Cambriolage / Gtrl – Cnlcs
Le Groupe technique régional du Littoral du Comité national de lutte contre le Sida a été cambriolé dans la nuit du samedi 4 au dimanche 5 avril 2009. Le vigile principal et son compagnon de fortune ont été tués.
Au Groupe technique régional du Littoral (Gtrl) du Comité national de lutte contre le Vih/Sida (Cnlcs), le personnel est encore meurtri après avoir découvert les dégâts du cambriolage de leurs locaux survenu le week-end dernier. Cambriolage au cours duquel deux personnes ont trouvé la mort, le vigile de nuit et son compagnon. Ce qui a sérieusement perturbé le travail hier lundi 6 avril 2009. On s’interrogeait encore sur les conditions de sécurisation des locaux avec les portes éventrées. Le coordonnateur se renseignait auprès de ses collaborateurs sur la possibilité de contacter une société de surveillance proche. Dans la cour, l’arc et les fléchettes du vigile qu’il n’a pas pu utiliser traîne à même le sol, ainsi que ses vêtements.
Dans l’après-midi du dimanche 5 avril 2009, Dr Noël Emmanuel Essomba, le Coordonnateur du Groupe technique régional du Littoral (Gtrl) du Comité national de lutte contre le Vih/Sida (Cnlcs) dans sa villégiature dominicale découvre le véhicule de l’unité mobilité de dépistage du Vih/Sida, de marque Vx Land Cruiser, stationné en pleine chaussée au niveau de l’usine de la société anonyme des Brasseries de Koumassi. Intrigué, il joint le chauffeur pour savoir celui qui avait sortie le véhicule. Ce dernier détenteur de la clé du véhicule, décline sa responsabilité. C’est alors qu’il se rend compte du roussi. Il alerte les responsables des unités de forces de maintien de l’ordre territorialement compétents. Une descente sur les lieux permet de constater que le véhicule a été volé, mais les bandits n’ont pas pu l’entraîner plus loin. Les portières du véhicule sont déverrouillées et à l’intérieur l’on retrouve une épée et un arrache-clou. «Dans leur tentative d’emporter le véhicule, le système de sécurité va auto-bloquer le fonctionnement après 500 mètres de route. Les bandits vont alors sectionner plusieurs fils au niveau du boîtier de contact pour redémarrer le véhicule en vain», confie un agent de la Gtrl.
Le bilan
Par la suite, les enquêteurs vont se rendre aux environs de 17 heures au siège du Gtrl où ils vont découvrir sous les escaliers le corps inerte du vigile de nuit, Amos Derga, 35 ans. Les mains ligotées dans le dos et la tête enturbannée par une bande adhésive. «Ce qui peut justifier la mort par asphyxie, d’autant plus qu’on a retrouvé ni d’entaille sur le corps, ni de sang sur le sol», témoigne le chef d’unité technique.
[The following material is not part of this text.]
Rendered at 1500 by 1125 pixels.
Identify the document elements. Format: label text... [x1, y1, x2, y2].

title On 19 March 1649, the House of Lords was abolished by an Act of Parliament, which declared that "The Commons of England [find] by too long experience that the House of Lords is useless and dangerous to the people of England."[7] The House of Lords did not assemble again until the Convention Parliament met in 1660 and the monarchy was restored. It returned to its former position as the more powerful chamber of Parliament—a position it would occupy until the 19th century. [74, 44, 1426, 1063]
La poursuite des perquisitions va permettre de découvrir que la porte principale du rez-de-chaussée de l’immeuble siège a été ouverte avec effraction et les portes de quatre bureaux ont été défoncées. Deux ordinateurs complets (avec écrans plats, unités centrales, onduleurs et imprimantes) ont été emportés. C’est dans une fouille de routine en passant de fin en comble tous les recoins de l’enceinte du Groupe technique régional que les enquêteurs vont retrouver au niveau du garage, une carte nationale d’identité et une sacoche contenant les documents d’un inconnu qui ont été mis sous scellés. Dans la Vx en panne garée à côté du garage, les éléments des forces de l’ordre vont découvrir un second corps inerte. Lui aussi ligoté et bâillonné. Il va s’agir de Boniface Deotha, 35 ans, qui serait venu tenir compagnie au vigile.
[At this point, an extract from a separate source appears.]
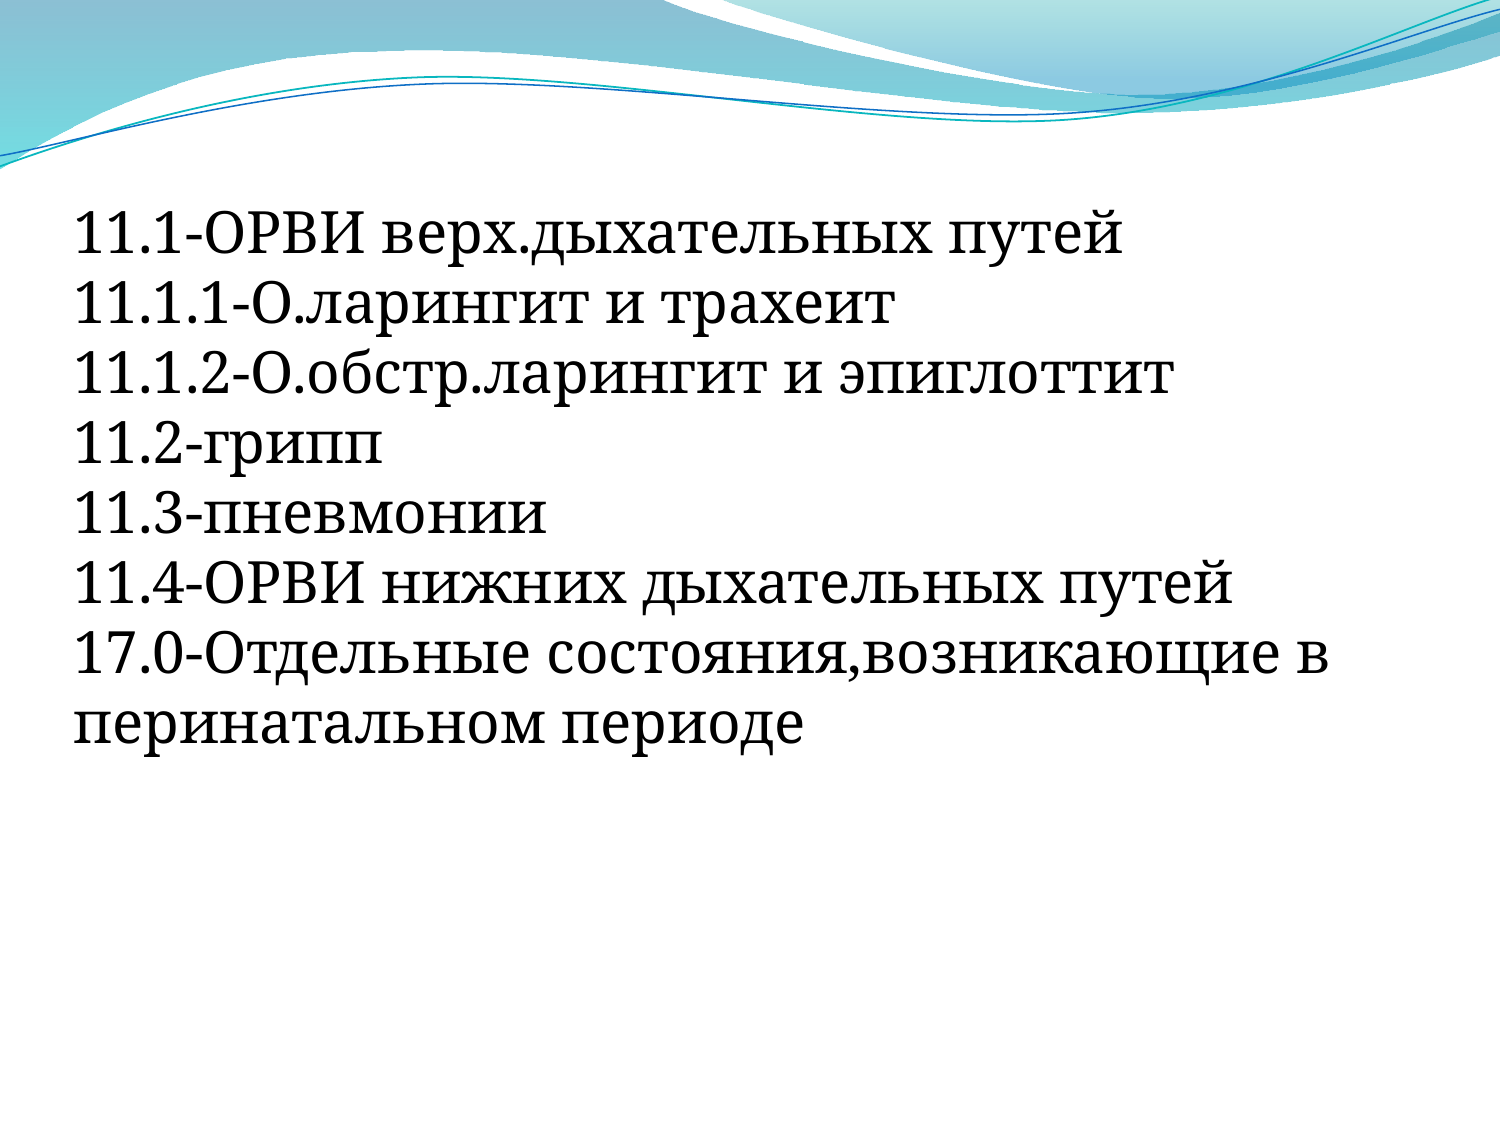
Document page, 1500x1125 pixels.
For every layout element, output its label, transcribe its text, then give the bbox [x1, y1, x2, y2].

text_box 11.1-ОРВИ верх.дыхательных путей 11.1.1-О.ларингит и трахеит 11.1.2-О.обстр.ларингит и эпиглоттит 11.2-грипп 11.3-пневмонии 11.4-ОРВИ нижних дыхательных путей 17.0-Отдельные состояния,возникающие в перинатальном периоде [58, 187, 1442, 762]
Selon les ressortissants Baya du Nord Cameroun qui ont accouru, Deotha Boniface était le co-chambrier de Derga Amos, lui aussi vigile de jour chez un particulier dans la zone de Ndokoti-Bassa. Venu certainement tenir compagnie à son compagnon, il a trouvé malencontreusement la mort. On apprendra aussi que les bandits ont emporté une moto neuve que le propriétaire a acheté il y a à peine une semaine avant de mettre à la disposition de Amos Derga qui était moto-taximan en jour.
Les fins limiers de la division régionale de la police judiciaire du Littoral, spécialisée pour le cas d’espèce ont ouvert les enquêtes. Le coordonnateur Noël Emmanuel Essomba y a été convoqué pour faire être faire une déposition en mi-journée d’hier.